Assigned task:
Pull each line with the string "technology" from the entries.

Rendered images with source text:

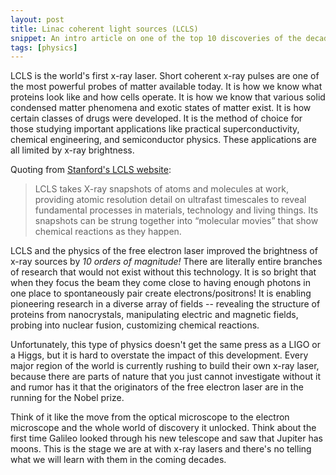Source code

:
 ```yaml
---
layout: post
title: Linac coherent light sources (LCLS)
snippet: An intro article on one of the top 10 discoveries of the decade.
tags: [physics]
---
```


LCLS is the world's first x-ray laser.  Short coherent x-ray pulses are one of the most powerful probes of matter available today.  It is how we know what proteins look like and how cells operate.  It is how we know that various solid condensed matter phenomena and  exotic states of matter exist.  It is how certain classes of drugs were developed.  It is the method of choice for those studying important applications like practical superconductivity, chemical engineering, and semiconductor physics.  These applications are all limited by x-ray brightness.

Quoting from [Stanford's LCLS website](https://lcls.slac.stanford.edu/overview):
> LCLS takes X-ray snapshots of atoms and molecules at work, providing atomic resolution detail on ultrafast timescales to reveal fundamental processes in materials, technology and living things. Its snapshots can be strung together into “molecular movies” that show chemical reactions as they happen.

LCLS and the physics of the free electron laser improved the brightness of x-ray sources by *10 orders of magnitude!*  There are literally entire branches of research that would not exist without this technology.  It is so bright that when they focus the beam they come close to having enough photons in one place to spontaneously pair create electrons/positrons! It is enabling pioneering research in a diverse array of fields -- revealing the structure of proteins from nanocrystals, manipulating electric and magnetic fields, probing into nuclear fusion, customizing chemical reactions.

Unfortunately, this type of physics doesn't get the same press as a LIGO or a Higgs, but it is hard to overstate the impact of this development.  Every major region of the world is currently rushing to build their own x-ray laser, because there are parts of nature that you just cannot investigate without it and rumor has it that the originators of the free electron laser are in the running for the Nobel prize.  

Think of it like the move from the optical microscope to the electron microscope and the whole world of discovery it unlocked. Think about the first time Galileo looked through his new telescope and saw that Jupiter has moons. This is the stage we are at with x-ray lasers and there's no telling what we will learn with them in the coming decades.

Task result:
> LCLS takes X-ray snapshots of atoms and molecules at work, providing atomic resolution detail on ultrafast timescales to reveal fundamental processes in materials, technology and living things. Its snapshots can be strung together into “molecular movies” that show chemical reactions as they happen.
LCLS and the physics of the free electron laser improved the brightness of x-ray sources by *10 orders of magnitude!*  There are literally entire branches of research that would not exist without this technology.  It is so bright that when they focus the beam they come close to having enough photons in one place to spontaneously pair create electrons/positrons! It is enabling pioneering research in a diverse array of fields -- revealing the structure of proteins from nanocrystals, manipulating electric and magnetic fields, probing into nuclear fusion, customizing chemical reactions.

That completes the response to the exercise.